Discussing the viability of Belleville washers for use as a holding force is probably off topic for this thread. I'm trying to keep it focused. It isn't that I'm not interested, it is that I'm hoping to help some other poor wayward soul in the future when they have a similar problem and stumble on the thread. This way they'll be able to get the data as quickly as possible without going through a ton of pages. This is partially why I've tried to summarize all of my steps in a few co-located postings.
However, I will say that although I agree with you that hydraulics might be a superior solution, I think the important thing to realize is that designers are trying to economize as much as possible. Belleville washers are used extensively, I believe, in this application. My guess is that in the grand scheme of function versus dollars, the low cost of Belleville washes wins out. As for how best to test the 'strength' of the pull... I hear what you are saying, but I have some additional thoughts. The pull force measured by something like the Clamprite is a pretty standard paradigm. But, the issue here is that the force is not linear. My guess is that the problem with my system is that the washers are likely a tad thinner. Add that up over 80 washers and you end up with insufficient deflection of the washers when in retention mode. But this, ultimately, is what is going to address fretting. Although it might take 5000 lbs to actually pull the tool out, I'll end up with all sorts of chatter (and then fretting) if I only have 100PSI at the tools static (retained) state. Well, that is my thought. I'm sure someone can poke holes in this as I specifically do not claim to be an all knowing machine tool designed. And, frankly, I think you and I are addressing the same concern.
My guess is that I need to add some shim washers to decrease the total length of the cylinder holding the Belleville washers. This is all assuming that the original washers were a tad thicker. Decreasing the length of the cylinder would increase the compression of the washers, thereby increasing the pull force on the stud. The balance here, of course, is that if I compress too much, then the bottom clamping collet will not drop far enough to allow the ball bearing to retract; the result would be an inability for the retention knob to clear the retention bearings (aka a stuck tool).

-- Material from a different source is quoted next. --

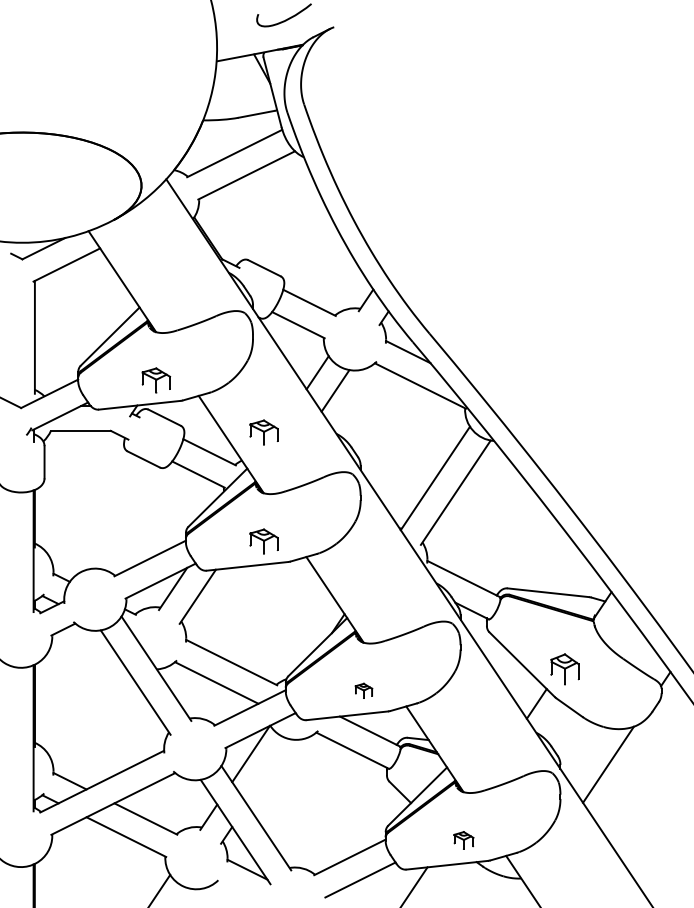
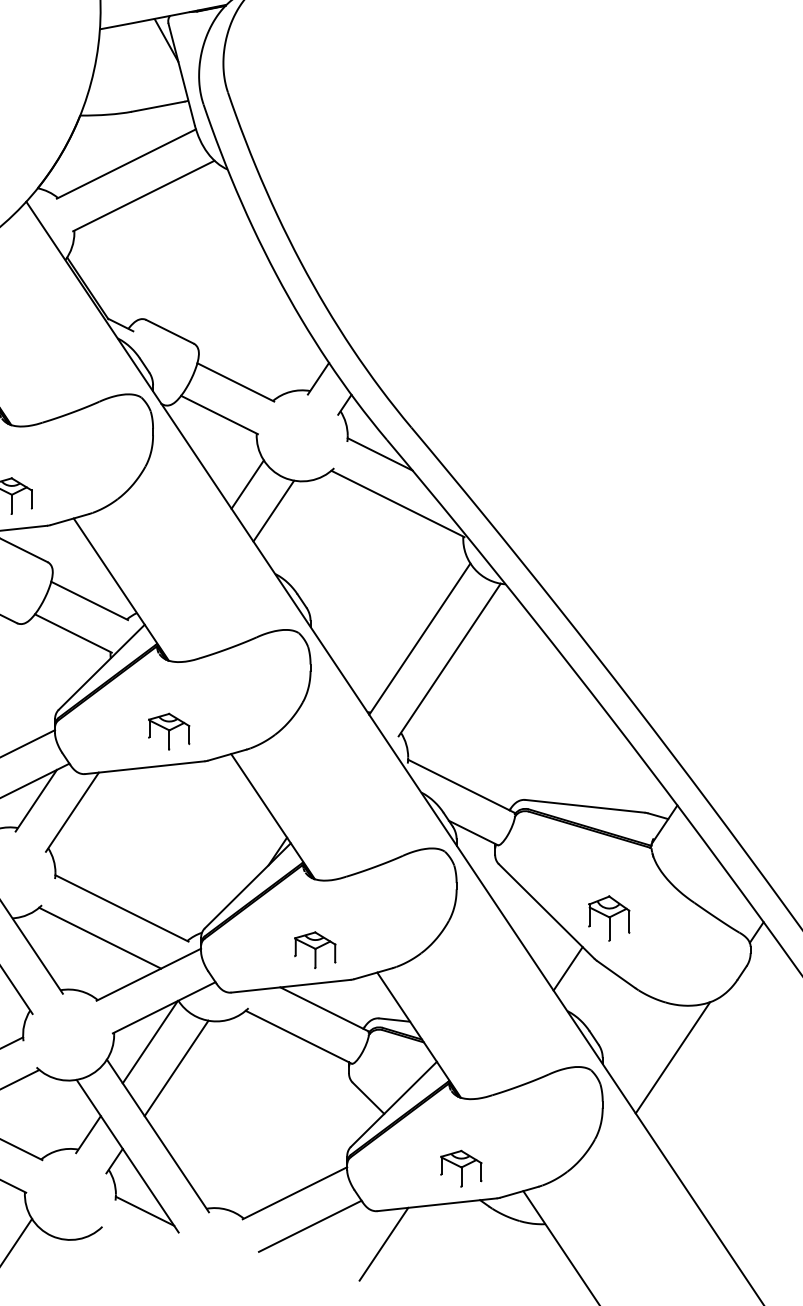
part: (263, 432) -> (168, 571), removed
part: (363, 690) -> (314, 949), size x1.67
line: (268, 771) -> (175, 1067), added
part: (463, 840) -> (460, 1168), size x1.43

Adding the following to the archive... Earlier in this thread, someone mentioned that they had some washers from Dyna. They provided the measurements from those washers. I took the P/N listed (which matched something that I got from the ex Dyna guy), AM-201010, and did some searching on the internet. I got a hit that provided all the specs, so I thought that would be something to keep in this thread:
Attachment 436872
Finally, here are the part numbers for the whole retention assembly (note the ball bearing sizes in there too, in case you lose one!):
Draw bar DM4400M ( 19-0042 )
1.- T00201011-6 Draw bar = 1
2.- T0112-04004 hex-screw= 1
3.- T0899-03016 steel ball 3/16"= 6
4.- T0201013 Washer = 1
5.- T0268-201010 Disk Spring = 80 pcs.
6.- T00201014-1 Guide top chuck =1
7.- T0639-01800-P O-ring P18 = 1
8.- T0639-01200P O-ring P12 = 1
9.- T00201017-5 Stud Chuck = 1
10.-T00201018 Set Screw M4 = 1